═════ SUPPLIED DATA ═════

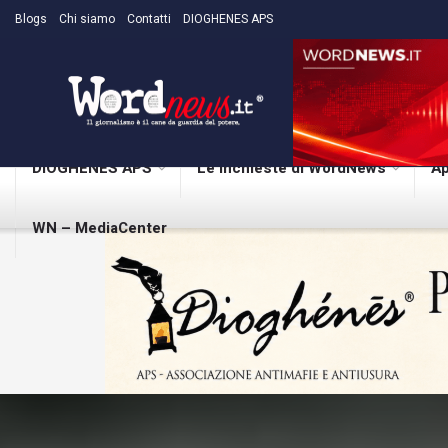
Blogs
Chi siamo
Contatti
DIOGHENES APS
DIOGHENES APS
Le inchieste di WordNews
Ap
WN – MediaCenter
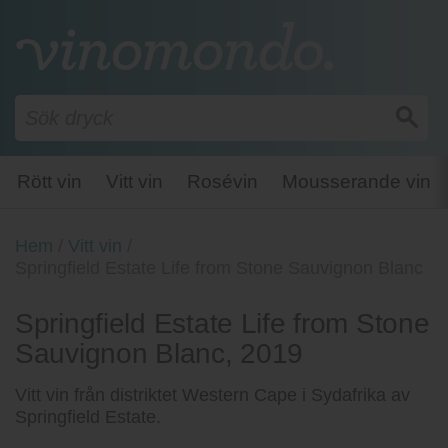
Rött vin
Vitt vin
Rosévin
Mousserande vin
Hem
/
Vitt vin
/
Springfield Estate Life from Stone Sauvignon Blanc
Springfield Estate Life from Stone
Sauvignon Blanc, 2019
Vitt vin från distriktet Western Cape i Sydafrika av
Springfield Estate.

═════

**EXERCISE INSTRUCTIONS:** Give the data again exactly as it stands, apart from the pictures.

**ANSWER SPACE:**
Blogs
Chi siamo
Contatti
DIOGHENES APS
DIOGHENES APS
Le inchieste di WordNews
Ap
WN – MediaCenter
Rött vin
Vitt vin
Rosévin
Mousserande vin
Hem
/
Vitt vin
/
Springfield Estate Life from Stone Sauvignon Blanc
Springfield Estate Life from Stone
Sauvignon Blanc, 2019
Vitt vin från distriktet Western Cape i Sydafrika av
Springfield Estate.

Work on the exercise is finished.